= TASK 1 =
In the interview with Laetitia Sadier below, what is the title of Monade's second album?
= TASK 2 =
Extend the interview with Laetitia Sadier below, picking up after its final sentence.

= TEXT TO READ =
◆ ◆ ◆
Laetitia Sadier is responsible for more than you might think. As a core member of Stereolab, she helped shape the underground climate as we know it today with a spirit of independence that few other bands have mustered. But now Sadier has a new band, Monade.
As a bedroom-bound project, a spectacularly lo-fi album was released in 2003 after six years of on-off recording. Nowadays, Monade are an eight-legged band on the verge of writing their third album, replete with synth and bass and drums and guitars so milky and well constructed they could slink through the holes in a Crunchie bar. The band's second album, A Few Steps More (on the Too Pure label), is a miracle of dainty construction and crashing build-ups to destructive guitar inferno, and shot through with the kind of ambiguity only someone as stonily passionate and clear about her ideals as Laetitia Sadier.
So is she sick of Monade being referred to as a Stereolab side-project? What's the key behind those glorious accelerations? What the hell does 'Monade' mean anyway? DiS caught up with her at the final night in The French Disconnection's utterly great series of gigs bringing French acts to our fair island, in the bar below the Kilburn Luminaire. It was WELL noisy…
Writer for The Wire Simon Reynolds defined post-rock as using rock 'n' roll instruments for non-rock 'n' roll purposes, often referring to Stereolab. How far is this true with Monade?
I think… I don't know. I hope that Monade rock. I think sometimes it does. And sometimes Stereolab rock as well. I think rock is, really, a wide thing where… it just feels good, there's movement.
Speaking of movement, Monade's songs often move from languid beginnings to crazy endings. Why does this keep happening?
I know, I know, I'm really aware of this! It's like, "Oh shit, another one of those songs where I start slow and goes into a second part that goes really fast…". I'm very aware of the fact that you can't rock all the time. You need two opposites to be able to work off each other. So at the moment it's just my format and I'm really stuck in this thing! I'd like to find a new way and hopefully I will, but it's like trying to find the trick for tele-transportation. You know it's possible, but we just can't quite get there.
Now that Monade has a steady line-up, has the way the songs are crafted changed? Is there an influence from everyone else?
The band only really came together on the last little tour we did, four dates in France. And now I'm thinking, "Ah yes, here's the sound, this feels right." Everyone feels confident in their roles. We are working on new songs together, it's all very new and we can explore.
The word 'Monade' can refer to a psychologically childlike state. Does that come across in your songs?
I don't know where you read this! But that’s what's interesting about this word, it means so many different things. Originally, 'Monade' was about the universe folding, and in that fold everything becomes one. The idea behind Monade is that you cannot separate it, you cannot cut it. It's one. When I first started with this term it was supposed to describe a part of the brain where there are no opposites. And it's strange, because I like opposites. But you know how life is made of paradoxes? Well that’s one paradox – that we're made of opposites but we make one, and we're kind of inseparable. We think we're separable, but that’s not the question. You may think you're separate from that wall over there [points behind my head], but in fact materially you are not. I don't know, I'm really discovering these things as I go along, this ever-expanding word and what it can mean. We are at one on this Earth and in the universe, we are one. Possibly.
◆ ◆ ◆
= DATA =
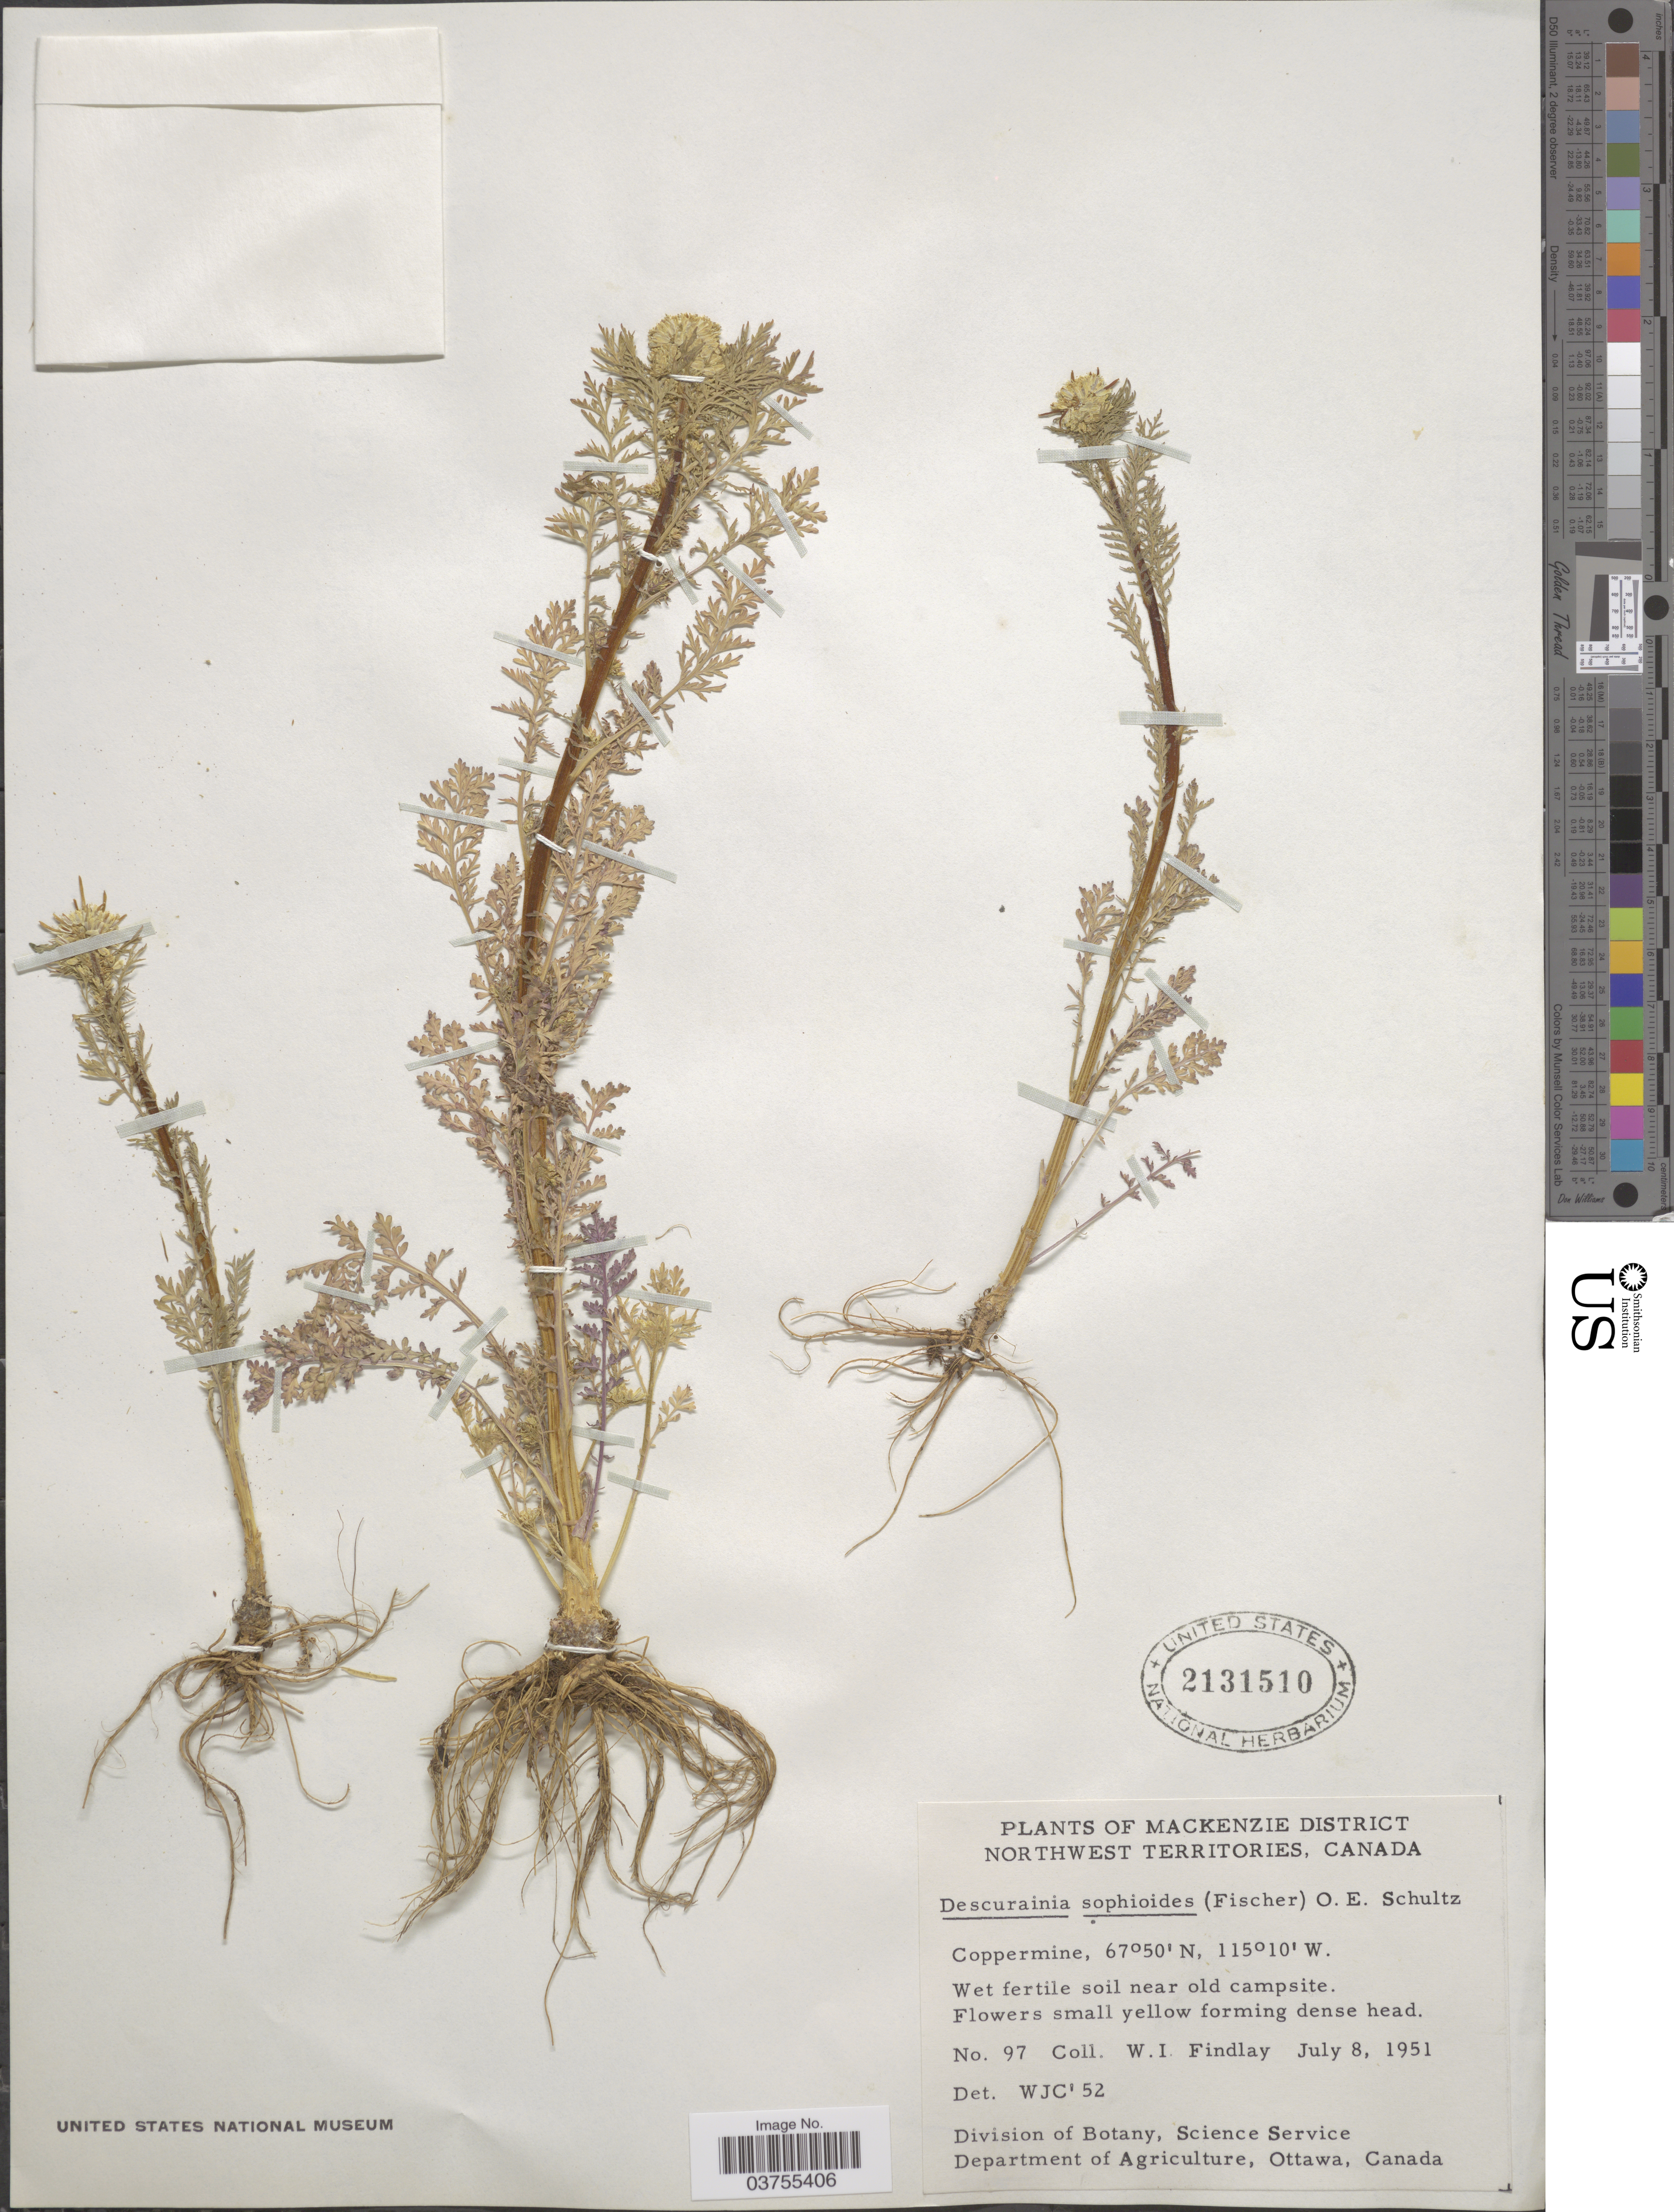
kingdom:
◆ ◆ ◆
= EXERCISE OUTPUT 1 =
A Few Steps More

= EXERCISE OUTPUT 2 =
On your last record there are two instrumental sketches, 'Dittyah' and 'Dittysweep'. What function do they have in the album?
Well, I'm a fan of a band from Chicago called The Eternals and I was really impressed with their album, Bewareness. All the songs were linked by these crazy, intense, small bits of music and I thought, [adopts baby's voice] "I wanna do that! I want some atmosphere on my record!" And I have a friend from Chicago who was over and was helping his girlfriend record and I said, "Okay, well, let's record two short bits of music, whatever, we'll just do it." I'm not convinced that it did create anything particularly interesting, I just wanted something… other. Something unprepared, something more incidental.
How was the transition between recording the first album (songs recorded by yourself over a six-year period) and your last album?
Recording the second one was completely different, because we were a band, we wrote songs and rehearsed them. We did it in two batches, one in the summer and one in the winter. It was completely different because we were aware that this was going to be an album. It was a lot more work, actually. Just a big experience. With the first one I was thinking, "If I have five more songs I can do an album, woo! Scary!"
What sort of things do you write about with Monade? Stereolab lyrics tended to be rather focused on radical ideologies. Is this still an influence?
It's a lot more introverted because I was really shying away from the lyrics and what I wanted to put lyrically into Monade. To be honest, I was trying more to define myself musically. That was really the priority. I did the lyrics in Stereolab, so I thought, [adopts baby's voice once again] "Music! I want to write Music!" But now that I feel that the music is coming together and I'm thinking about the lyrics. That has to follow, that's going to be good.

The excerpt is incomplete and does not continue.